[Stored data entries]
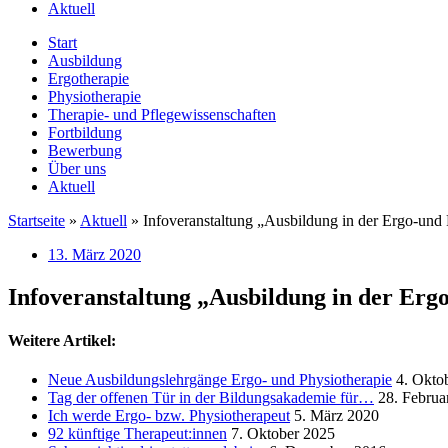
Aktuell
Start
Ausbildung
Ergotherapie
Physiotherapie
Therapie- und Pflegewissenschaften
Fortbildung
Bewerbung
Über uns
Aktuell
Startseite
»
Aktuell
»
Infoveranstaltung „Ausbildung in der Ergo-und 
13. März 2020
Infoveranstaltung „Ausbildung in der Ergo
Weitere Artikel:
Neue Ausbildungslehrgänge Ergo- und Physiotherapie
4. Okto
Tag der offenen Tür in der Bildungsakademie für…
28. Februa
Ich werde Ergo- bzw. Physiotherapeut
5. März 2020
92 künftige Therapeut:innen
7. Oktober 2025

Task instructions: When you reproduce the entries above, keep every word exactly and leave out each picture.

Exercise output:
Aktuell
Start
Ausbildung
Ergotherapie
Physiotherapie
Therapie- und Pflegewissenschaften
Fortbildung
Bewerbung
Über uns
Aktuell
Startseite
»
Aktuell
»
Infoveranstaltung „Ausbildung in der Ergo-und 
13. März 2020
Infoveranstaltung „Ausbildung in der Ergo
Weitere Artikel:
Neue Ausbildungslehrgänge Ergo- und Physiotherapie
4. Okto
Tag der offenen Tür in der Bildungsakademie für…
28. Februa
Ich werde Ergo- bzw. Physiotherapeut
5. März 2020
92 künftige Therapeut:innen
7. Oktober 2025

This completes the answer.